● **What you need to do**
Please set down each of the lines below once more, exactly, omitting all pictures.

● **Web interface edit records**
════════════════

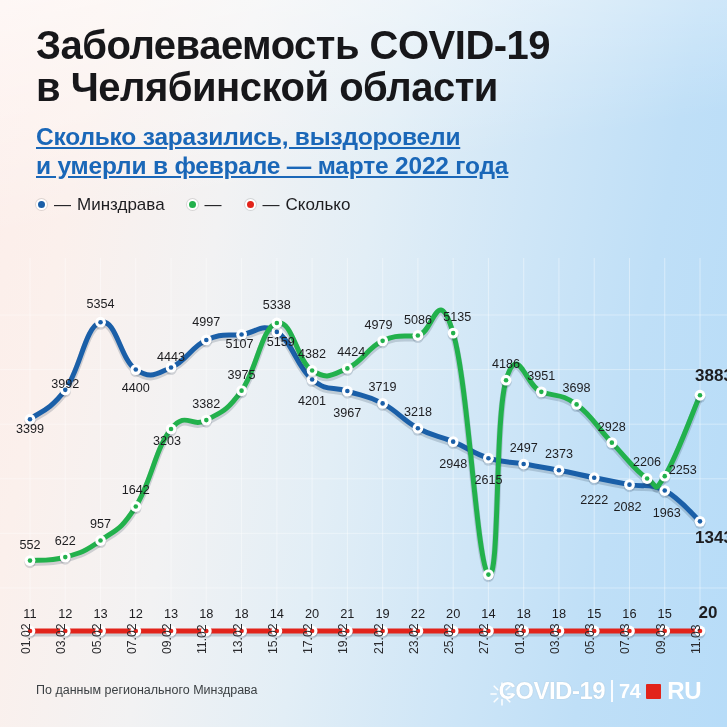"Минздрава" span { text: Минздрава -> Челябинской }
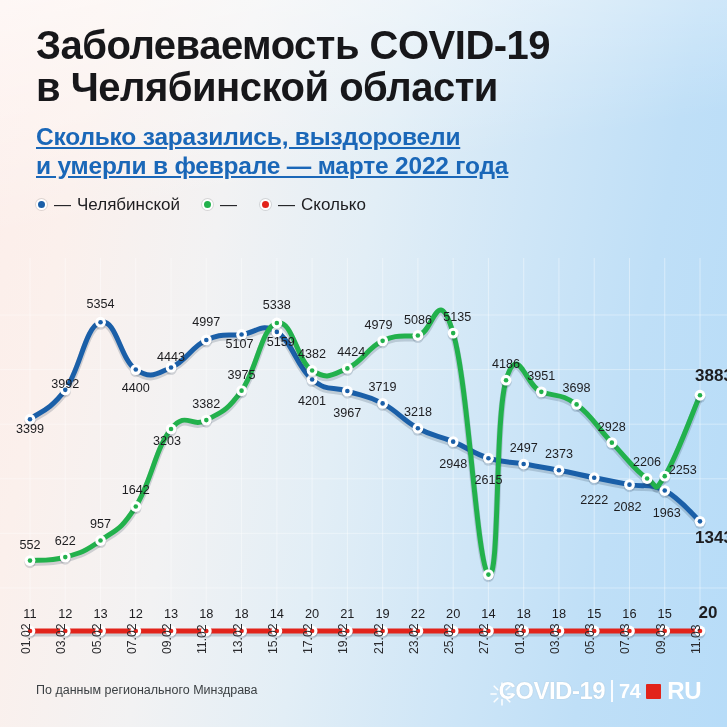"По данным регионального Минздрава" div.source { text: Минздрава -> Заразились }
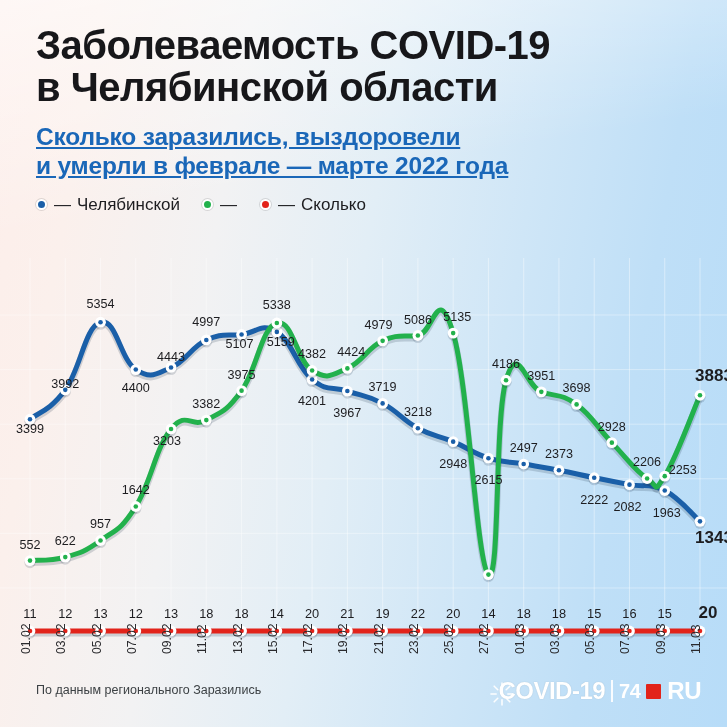"74" .logo-74 { font-size: 20px -> 16px }
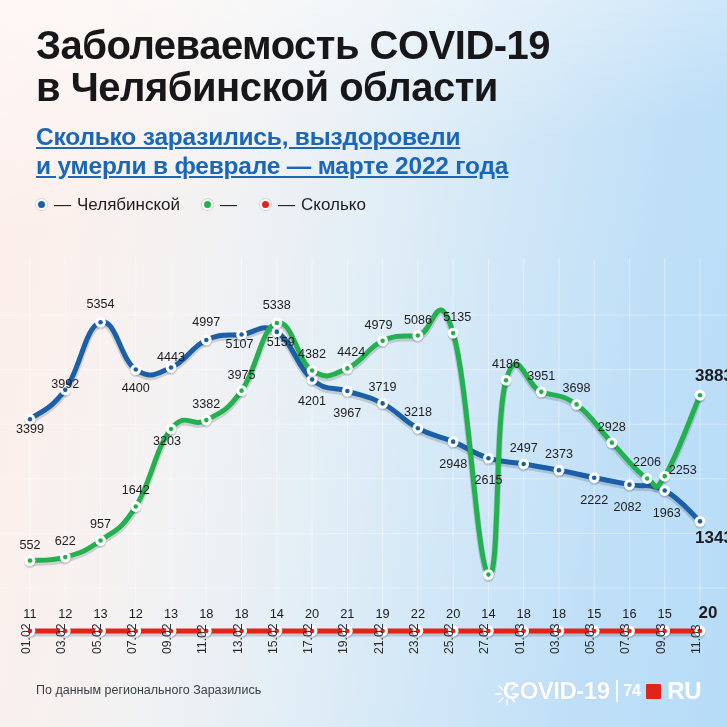"RU" .logo-ru { font-weight: bold -> normal }
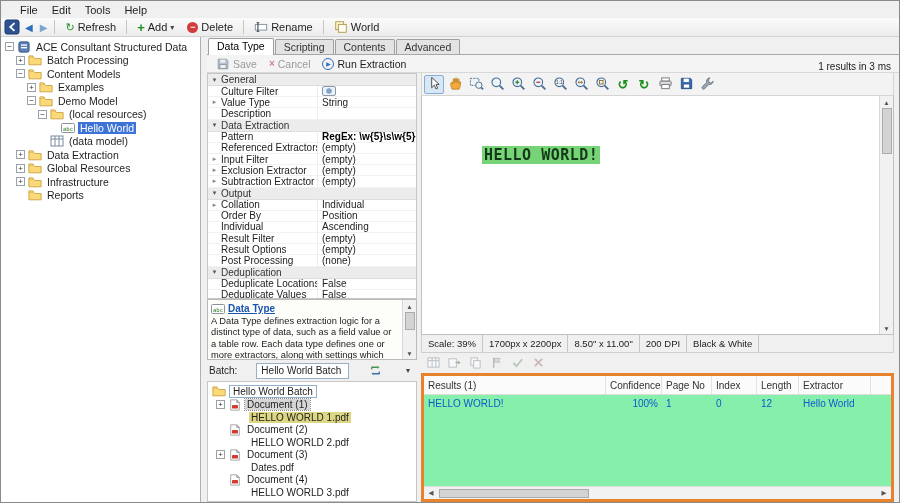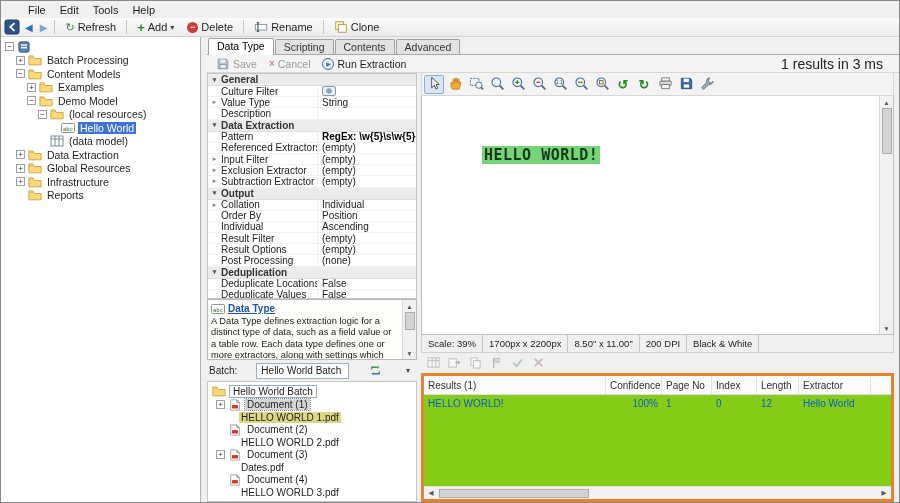"File" .menubar { padding-left: 20px -> 12px }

════════════════

● **Solution for this exercise**
"Минздрава" span { text: Минздрава -> Челябинской }
"По данным регионального Минздрава" div.source { text: Минздрава -> Заразились }
"74" .logo-74 { font-size: 20px -> 16px }
"RU" .logo-ru { font-weight: bold -> normal }
"File" .menubar { padding-left: 20px -> 12px }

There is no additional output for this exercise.